I waited Sunday out, or rather Sunday waited me out. I completely stopped bleeding. I had no cramps. It was just sooooo nothing.
I called Dr. Guselle’s office on Monday and asked if there was any way I could be approved for another dose of this medication. I wanted this done with. I wanted to work through the portion of my grief that was actually having the baby. I wanted to be able to move forward and actually be able to leave my house. She approved a third and final dose, and asked me to call in a day or two if nothing happens.

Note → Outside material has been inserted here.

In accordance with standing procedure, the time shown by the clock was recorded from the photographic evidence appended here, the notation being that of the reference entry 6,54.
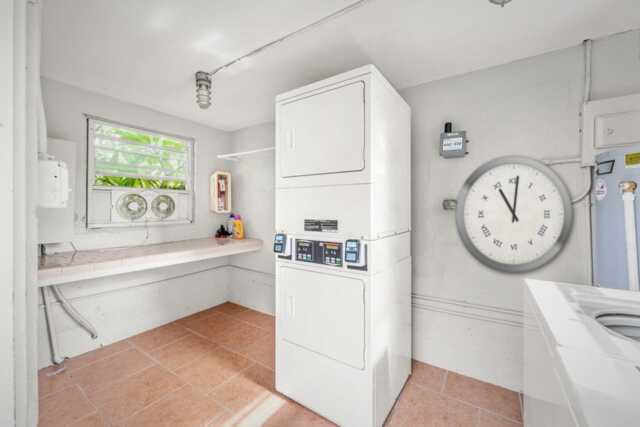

And nothing happened. It didn’t even try to happen. I got the chills, but I didn’t cramp at all. I didn’t spot at all. I didn’t progress at all. I just waited. I felt completely neutral all the time. Gutless. In limbo. I haaaaated it. I finally admitted defeat on Thursday, and called to say nothing had happened. I was asked to book an ultrasound, to see what was going on in there. I decided to put it off until Monday, so I’d have all weekend to give my body that last chance to do its job and release my baby. But it didn’t.
I called on Friday and booked an ultrasound for Monday without too much fuss. I once worked at a doctors office, and people would call for an appointment and insist on telling you their whole history. It was fine, but it was totally unnecessary. It seems at this clinic, I cannot get an ultrasound without giving them ALL the information and proving that I need one. Its just dumb, but they did give me one when I told them I had lost a baby and it wasn’t coming out. Saying that on the phone just choked me up. I didn’t want to. But I had no choice.